|Photo by: Battleofearth.wordpress.com|
On the night of December 8, 1980, the world stood still and New York grew silent as crowds mourned and watched the news unfurl that beloved ex-Beatle John Lennon was shot and killed outside his home by deranged fan Mark David Chapman. Thirty years later, Lennon’s family, friends and fans have decided to approach the anniversary with a celebratory mood.
This year is a significant one for Lennon. In addition to the 30th anniversary of his death, this year signifies what would have been his 70th birthday, the 50th anniversary of his formation of the Beatles and the 40th anniversary of the band’s split.
The Beatles Story, a Beatles-themed visitor attraction in Liverpool, England, launched a John Lennon Tribute Season to celebrate the musician’s life, works and mission for world peace. The festivities kicked off on Lennon's birthday, October 9, and come to a close on December 9. His first-born son Julian joined his mother Cynthia (Lennon’s first wife) to kick things off by unveiling an 18-foot structure to symbolize Lennon’s quest for peace.
“I think the mourning is over for John," Cynthia Lennon told Reuters.com. "I think it's time to celebrate, which is what we're doing."
Lennon’s widow Yoko Ono told CNN’s Anderson Cooper, "I would say that let's not think about the fact that he passed away, but let's think about, you know, we should celebrate that he was here. The fact that he was here really helped the world.”
Concerts, film and art festivals, poetry competitions, lecture programs and tours of Lennon’s haunts in Liverpool followed the statue unveiling leading up to the big finale--the John Lennon tribute concert that will take place tomorrow, December 9.
Ono has used her husband’s death as an inspiration for her new art exhibit opening in Berlin, Germany. The centerpiece of her new exhibit is a glass window with a bullet hole through the middle, symbolizing her husband’s murder. Ono says that the point of this piece is so that the viewer can look through both sides as the victim and the shooter. And although she has not been able to forgive Chapman, as she told Time.com, with this piece of art she wanted people to be able to see from both vantage points, because as she says, one day you may be a shooter, but the next day you may be a victim.

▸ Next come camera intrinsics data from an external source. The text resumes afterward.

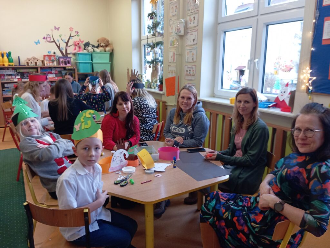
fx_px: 267
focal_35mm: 28
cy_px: 124
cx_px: 165
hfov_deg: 63.4
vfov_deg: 49.9
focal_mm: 4.22
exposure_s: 1/33.3
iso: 284
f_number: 1.8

In light of this year of many anniversaries, Yoko Ono also oversaw the remastering of her husband’s entire musical catalog, which includes the re-release of Double Fantasy, the album that she and John had recently finished just before his death.
On top of the revamping of Lennon’s works, those of us here in America not lucky enough to be a part of the Liverpool festivities were able to look forward to a number of Lennon films. One such film is the documentary Lennon NYC, which aired November 22 on PBS. Another is the 2009 British film Nowhere Boy, which chronicles a snarky Lennon’s teenage years, dealing with his relationship with his Aunt Mimi and mother Julia and the events leading to the formation of the Beatles.
Though Beatlemania has long faded, Lennon is still cherished and honored by fans from all around the globe. According to Cbsnews.com, on October 9, fans gathered around the Strawberry Fields mosaic in Central Park and sang in unison the lyrics to Lennon’s “Imagine.” As the plaque reads, 121 countries recognize the Strawberry Fields mosaic as a “garden of peace.” One fan, Joan Acarin, remarked, "The values Lennon defended are still alive, it's the idea that we do not have to fight wars."
Crowds also gathered outside of the Dakota Hotel, the place where Lennon was gunned down and also lived for the last nine years of his life with Yoko Ono. One can only imagine the crowds that will gather in New York today, the actual anniversary of his untimely death.
In his years as a member of the Beatles, John Lennon was regarded as a rock god. Even after the Beatles years, Lennon is still regarded as a legendary icon. Throngs of loyal fans still celebrate his life and music, and new fans are constantly being introduced to his music.
On top of his rock star status, Lennon’s legacy as a peace activist still precedes him. Even five decades after his famous bed-ins for peace that he held with Ono, his fans still aim to live out his ideals, for the world to "live as one."
In his life, Lennon reached a status of which most musicians only dream to catch a glimmer. Ono summed it up quite nicely in a column she wrote for the New York Times that was published yesterday (December 7): "The most important gift we received from him was not words, but deeds. He believed in Truth, and had dared to speak up. We all knew that he upset certain powerful people with it. But that was John. He couldn’t have been any other way.”